Since you're in Orlando it might be fun to go to the Improv Comedy Club one night and do the I-Drive thing. That's fun. That area where the comedy club is located is nice and updated and geared toward adults.
posted by Fairchild at 10:27 AM on March 11


Another native here, have lived in various areas mentioned.

Downtown St. Pete has become a very cool place in the last few years, to answer ROU...s question above. A group of us had a guys' weekend there last year and it was way more fun than I expected. Great restaurants, great bars, good music if you plan your visit around something at Ruby Diamond or Jannus Landing. Ft. DeSoto is a great place to hit the water, at the tip of the peninsula.

Areas around Gainesville are fun if you're a nature type, but the bar scene in town trends Ryan Lochte-esque. Though maybe that's what you want?
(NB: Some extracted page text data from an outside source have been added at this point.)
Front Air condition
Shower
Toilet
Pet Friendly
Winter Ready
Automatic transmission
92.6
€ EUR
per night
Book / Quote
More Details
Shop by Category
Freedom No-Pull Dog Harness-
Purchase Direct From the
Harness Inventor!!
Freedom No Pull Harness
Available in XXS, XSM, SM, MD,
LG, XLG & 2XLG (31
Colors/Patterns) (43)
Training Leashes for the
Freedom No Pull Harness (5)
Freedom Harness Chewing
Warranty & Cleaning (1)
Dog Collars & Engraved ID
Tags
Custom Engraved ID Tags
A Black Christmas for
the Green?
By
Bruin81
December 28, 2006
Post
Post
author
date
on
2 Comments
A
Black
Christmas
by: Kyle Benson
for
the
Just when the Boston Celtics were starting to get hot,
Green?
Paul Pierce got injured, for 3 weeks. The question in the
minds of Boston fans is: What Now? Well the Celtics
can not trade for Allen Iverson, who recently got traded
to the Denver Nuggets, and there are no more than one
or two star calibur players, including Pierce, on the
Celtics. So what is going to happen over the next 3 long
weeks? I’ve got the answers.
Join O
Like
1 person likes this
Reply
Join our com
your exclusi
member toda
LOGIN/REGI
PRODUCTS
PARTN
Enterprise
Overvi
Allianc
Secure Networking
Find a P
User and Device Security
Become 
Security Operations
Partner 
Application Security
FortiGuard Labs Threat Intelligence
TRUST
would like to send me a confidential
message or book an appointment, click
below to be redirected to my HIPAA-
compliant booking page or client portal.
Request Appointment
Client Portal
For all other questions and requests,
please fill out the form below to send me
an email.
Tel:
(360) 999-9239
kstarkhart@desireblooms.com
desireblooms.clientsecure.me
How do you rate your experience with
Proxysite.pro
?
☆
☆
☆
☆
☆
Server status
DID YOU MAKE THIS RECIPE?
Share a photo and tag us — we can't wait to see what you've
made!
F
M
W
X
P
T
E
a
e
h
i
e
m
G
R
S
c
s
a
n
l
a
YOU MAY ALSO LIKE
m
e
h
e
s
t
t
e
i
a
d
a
The least touristy of all options I see thrown out there in this thread.

I love St. Augustine as a couples' spot, if you like history. There are families/tourists galore, though.

Seaside and 30A might best fit your requirements except you are a long way from Orlando. (On review, maybe not -- "golf and shop" are perhaps too much of the scene in Seaside for you.)

What you seek may not exist after all.
posted by easement1 at 7:57 PM on March 11


Oh... and since I got married in the area I'd be remiss in not mentioning Fernandina Beach & Amelia Island, north of Jacksonville. Lots of golf and beaches, but other stuff too. If you have time and a car, combine with a night or two in Savannah GA.